Siamo consapevoli che certe “aspettative” non si creano dall’oggi al domani. Insieme alle casse e alle tasche vuote,  la crisi ha  ridotto ogni aspettativa a sterile polemica. Manca l’idea del “fare sistema”. Ed è  questa – in fondo – l’essenza della crisi, che è crisi anche culturale, in questa difficoltà a riconoscerci in comuni riferimenti spirituali, di identità, di appartenenza.

Insieme, magari prima, rispetto alle attese riforme “strutturali” vogliamo cominciare a lavorarci ? Vogliamo iniziare, sotto la dura scorza dei parametri e del Pil, a scavare per ritrovare valori condivisi, identità reali, eccellenze dimenticate, esempi nei quali riconoscersi e da trasmettere specie alle giovani generazioni ?

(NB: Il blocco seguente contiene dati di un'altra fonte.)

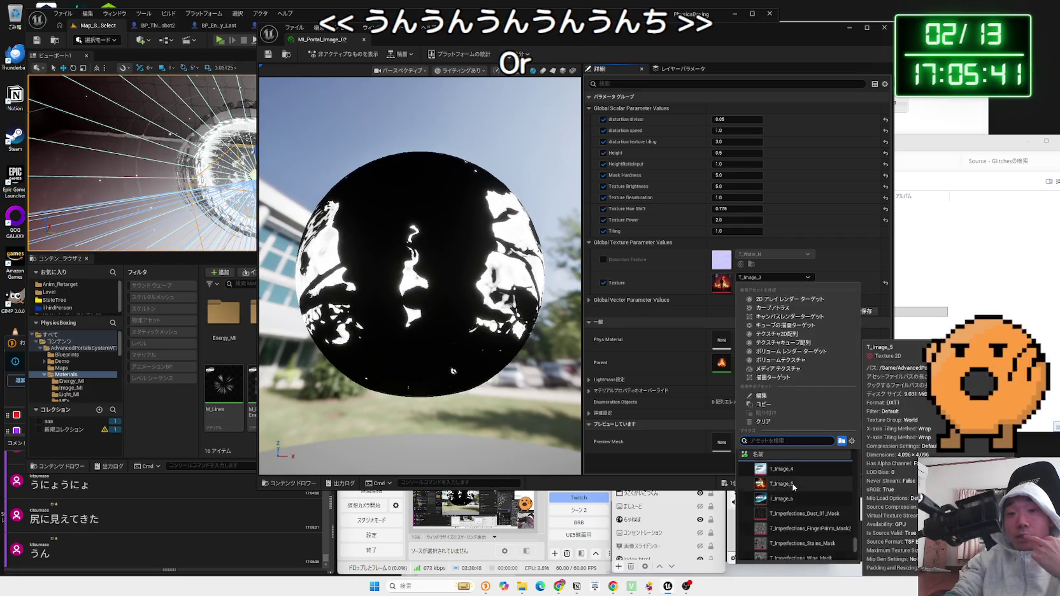
pyautogui.scroll(-5, 793, 488)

Chiamiamola mobilitazione culturale, nuova nazionalizzazione, etica collettiva.  Ma iniziamo a cercarla e a lavorarci, a partire dalla Scuola, dalle forme di comunicazione sociale, dai “messaggi” con i quali investire l’opinione pubblica, dalle strutture-partito da rivitalizzare, dall’associazionismo da valorizzare, da una ritrovata volontà di “ricostruzione”, anche politica,  che, in altre epoche, seppe sconfiggere le macerie materiali e spirituali  della guerra mondiale e della guerra civile.

Non è un compito facile – ne siamo consapevoli. Non è neppure un compito da esaurire con le vacanze. L’invito è  di cominciare almeno a “prendere appunti”. Sulla speranza si gioca il futuro, di questa e delle prossime generazioni. Pensiamoci.